RICHMOND, VA—Even though large healthcare real estate investors prefer to make large investments that typically top $50 million, many are not shying away from a rather smallish offering in Richmond.

The facility is a brand new 22,000-square foot freestanding emergency department (FED) operated by the three-campus Henrico Doctors' Hospital, part of HCA Virginia and Nashville-based HCA Inc. (NYSE: HCA). The HCA Freestanding Emergency Department & Imaging Center, also known as the Hanover Emergency Center, opened to patients in recent weeks on a 3.7-acre site in the northern part of the Richmond area.

FEDs seem to be all the rage in a growing number of metropolitan areas, as they provide health systems with another strategy for gaining footholds in new markets without having to build full-blown hospitals or large outpatient campuses.

“This is a commodity-driven real estate product,” says Toby Scrivner, a director with Tulsa, OK-based Stan Johnson Co., which is representing the seller in the transaction, an undisclosed development firm. “We knew based on the facility size that it would attract syndicated funds and private equity funds, and we've also heard from some REITs because even though it might be a smaller deal than they prefer, they like the product type and everyone out there is looking for properties right now.”

While some healthcare and healthcare real estate (HRE) professionals have expressed concern about a possible overbuilding of FEDs, the newly listed FED in Richmond, Mr.
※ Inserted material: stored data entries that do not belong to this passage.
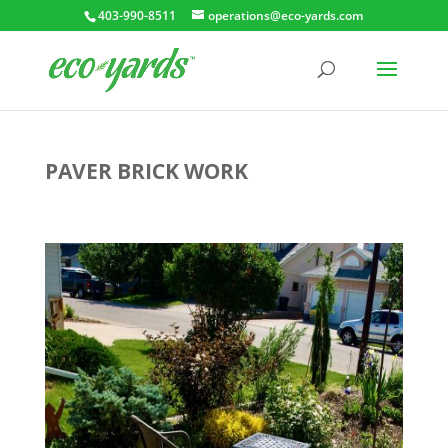
403-990-8511
operations@eco-yards.com
PAVER BRICK WORK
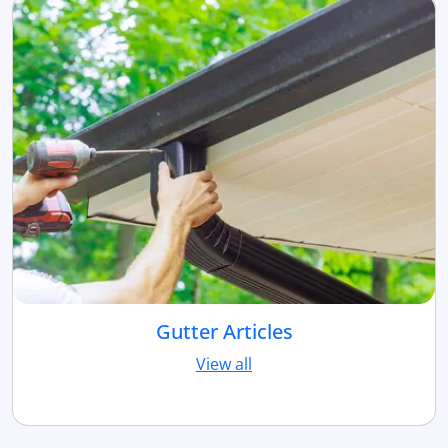
Gutter Articles
View all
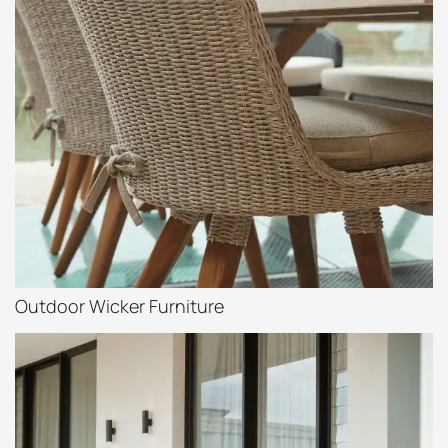
Outdoor Wicker Furniture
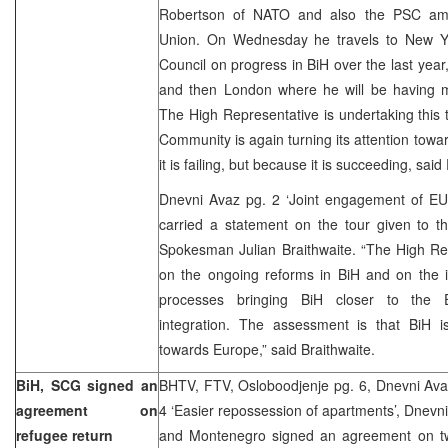
Robertson of NATO and also the PSC am
Union. On Wednesday he travels to New Yo
Council on progress in BiH over the last year
and then London where he will be having mee
The High Representative is undertaking this t
Community is again turning its attention towa
it is failing, but because it is succeeding, said
Dnevni Avaz pg. 2 ‘Joint engagement of EU 
carried a statement on the tour given to
Spokesman Julian Braithwaite. “The High Re
on the ongoing reforms in BiH and on the i
processes bringing BiH closer to the E
integration. The assessment is that BiH 
towards Europe,” said Braithwaite.
BiH, SCG signed an
BHTV, FTV, Osloboodjenje pg. 6, Dnevni Avaz
agreement on
4 ‘Easier repossession of apartments’, Dnevni
refugee return
and Montenegro signed an agreement on tw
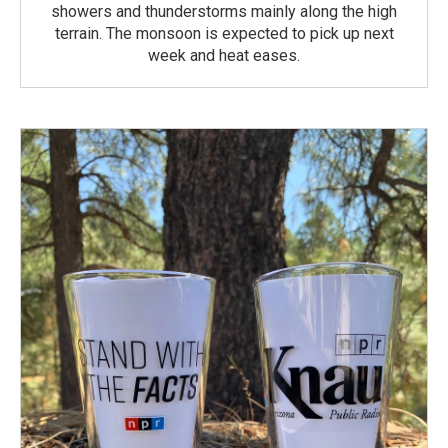
showers and thunderstorms mainly along the high
terrain. The monsoon is expected to pick up next
week and heat eases.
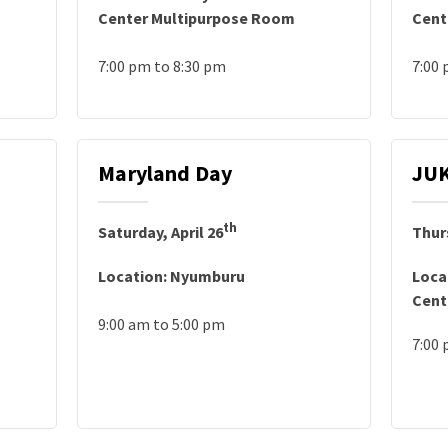
Center Multipurpose Room
Cent
7:00 pm to 8:30 pm
7:00
Maryland Day
JUK
th
Saturday, April 26
Thur
Location: Nyumburu
Loca
Cent
9:00 am to 5:00 pm
7:00 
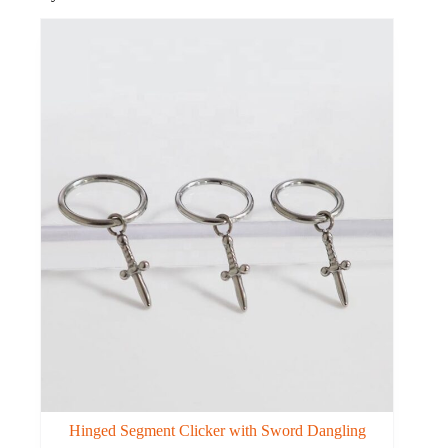
Hinged Segment Clicker with Sword Dangling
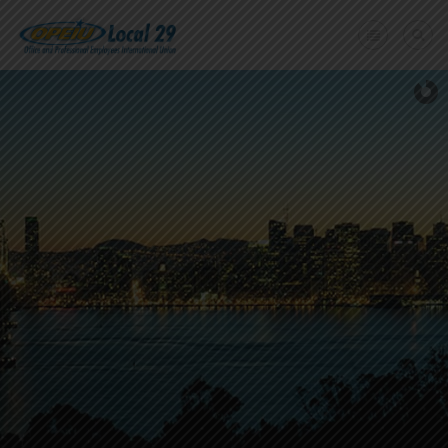
Home
+
About Us
Member Benefits
+
Need A Union?
Member login
Contact Us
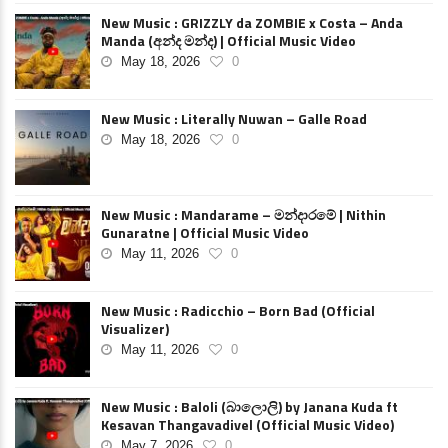
New Music : GRIZZLY da ZOMBIE x Costa – Anda
Manda (අන්ද මන්ද) | Official Music Video
May 18, 2026
0
New Music : Literally Nuwan – Galle Road
May 18, 2026
0
New Music : Mandarame – මන්දාරමේ | Nithin
Gunaratne | Official Music Video
May 11, 2026
0
New Music : Radicchio – Born Bad (Official
Visualizer)
May 11, 2026
0
New Music : Baloli (බාලොලි) by Janana Kuda ft
Kesavan Thangavadivel (Official Music Video)
May 7, 2026
0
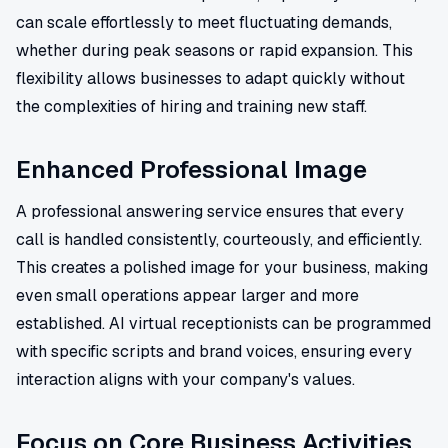
can scale effortlessly to meet fluctuating demands,
whether during peak seasons or rapid expansion. This
flexibility allows businesses to adapt quickly without
the complexities of hiring and training new staff.
Enhanced Professional Image
A professional answering service ensures that every
call is handled consistently, courteously, and efficiently.
This creates a polished image for your business, making
even small operations appear larger and more
established. AI virtual receptionists can be programmed
with specific scripts and brand voices, ensuring every
interaction aligns with your company's values.
Focus on Core Business Activities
Scrivner notes, is well-insulated from oversaturation. That's because the facility had to receive a Certificate of Public Need (COPN) from the Virginia Department of Health in order to be constructed.

“If someone wanted to build another one of these facilities somewhat nearby, they'd have to apply for and go through the lengthy process of receiving a COPN, which creates a strong barrier to entry for this facility,” says Mr. Scrivner, who heads Stan Johnson Co.'s healthcare properties arm along with Director Jeff Matulis.

The location of the FED, at 9275 Chamberlayne Road, is quite strategic for HCA, as it is within two miles of a hospital operated by the system's main rival in Richmond, Bon Secours Richmond Health System. HCA's nearest hospital, the 200-bed Parham Doctors' Hospital, is 6.3 miles away.

According to HCA officials, the around-the-clock emergency facility will likely treat 20,000 to 30,000 visitors annually.

While the yield on the acquisition is relatively low – an assumed first-year capitalization (cap) rate of 6.25 percent – it is offset by the low risk of the investment, Mr. Scrivner notes.

“HCA is an extremely strong system that is entering a 10-year, absolute triple-net lease with an option for a five-year renewal, there are guaranteed annual rent escalations (2 percent), and this is a chance to acquire a new facility for below the construction cost because the tenant is contributing about $2 million to the build-out.”

Indeed that is the case, as the asking price of $8.8 million is less than overall construction cost, which exceeds $10 million.